I think its fairly clear that this team could use some help in the power categories, especially since Josh Hamilton was recently placed on the disabled list. The good news is that this team has some depth, and I would plug either Lind or Hart into the lineup, depending on the match-up. Lind has hit in the fifth spot all year for the Blue Jays and should provide more home runs and RBIs while Hart should net more runs and stolen bases.
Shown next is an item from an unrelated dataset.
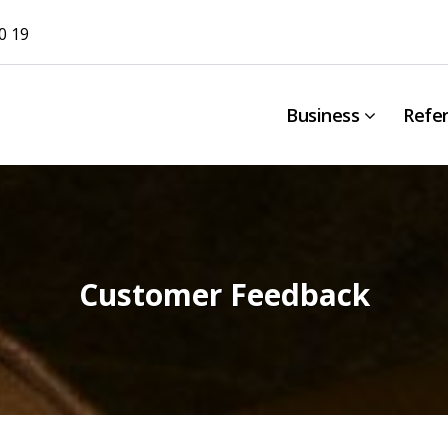
0 19
Business
Refe
Customer Feedback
I would actually consider trading Ludwick and try to deal for more power. I don’t see Ludwick maintaining his performance for the entire year, and I would trade him while his value is essentially at its highest. I would consider dealing him in a two-for-one package deal, along with someone like Scutaro, who is on fire but very unlikely to maintain the rates he has been posting thus far. I would target someone like Ryan Braun who is more valuable all-around but who hasn't been playing up to par yet this season.
I’m not sure what the position eligibility is like in this league, but in many leagues, Brandon Morrow qualifies as both a starter and reliever. If he qualifies as a starting pitcher, I would definitely look to start three closers, especially since this is only a 10-team league. And considering this league depth, I’m not sure its worth holding onto Kyle Davies. If there isn’t a serviceable starter on the waiver wire, I’d recommend picking up a reliever who qualifies as a starter, and plug him in to help keep the ERA and WHIP numbers down. It just seems like Davies would do more damage than good to your team at this depth.
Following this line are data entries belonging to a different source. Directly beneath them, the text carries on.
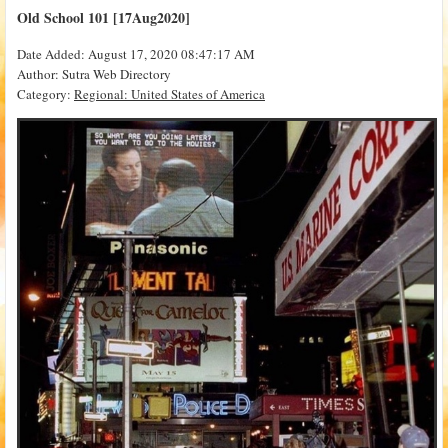
Old School 101 [17Aug2020]
Date Added: August 17, 2020 08:47:17 AM
Author: Sutra Web Directory
Category:
Regional: United States of America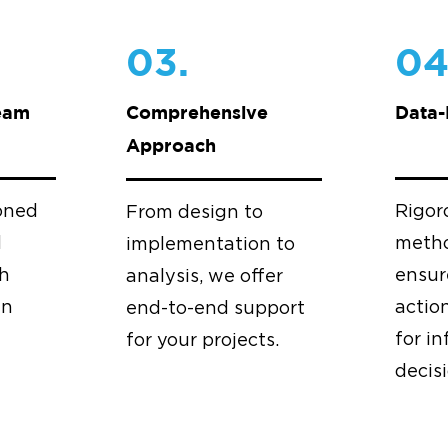
03.
04
eam
Comprehensive
Data-
Approach
oned
Rigor
From design to
d
metho
implementation to
th
ensur
analysis, we offer
in
actio
end-to-end support
for i
for your projects.
decis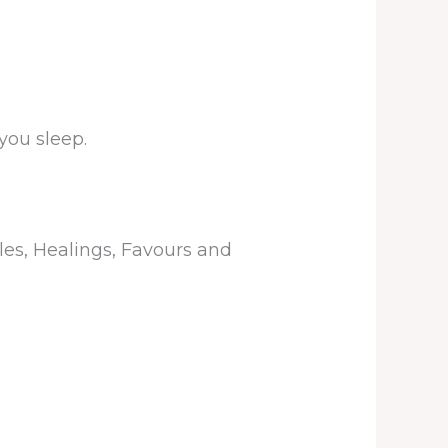
you sleep.
les, Healings, Favours and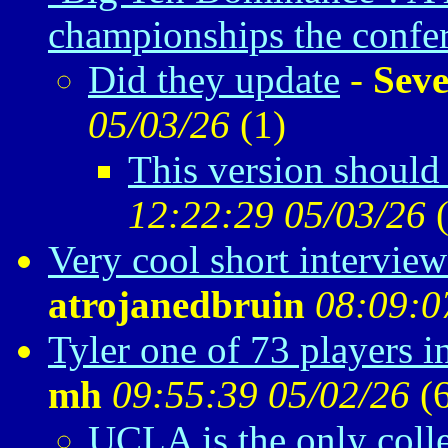
championships the confe
Did they update
-
Seve
05/03/26
(
1)
This version should 
12:22:29 05/03/26
Very cool short intervie
atrojanedbruin
08:09:0
Tyler one of 73 players 
mh
09:55:39 05/02/26
(
UCLA is the only coll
Also, since second base is a fairly deep position this year relative to previous years, I might drop Kelly Johnson to pick up more power. Again, this league is not that deep so Johnson loses some value especially since similar players like Mike Aviles can most likely still be found on the free agent list. The added player may not get much playing time, but that addition could help in the future, whether to help compensate for injuries or as a toss-in player in trade proposals. I just don’t think Kelly Johnson is worth a roster spot in this league.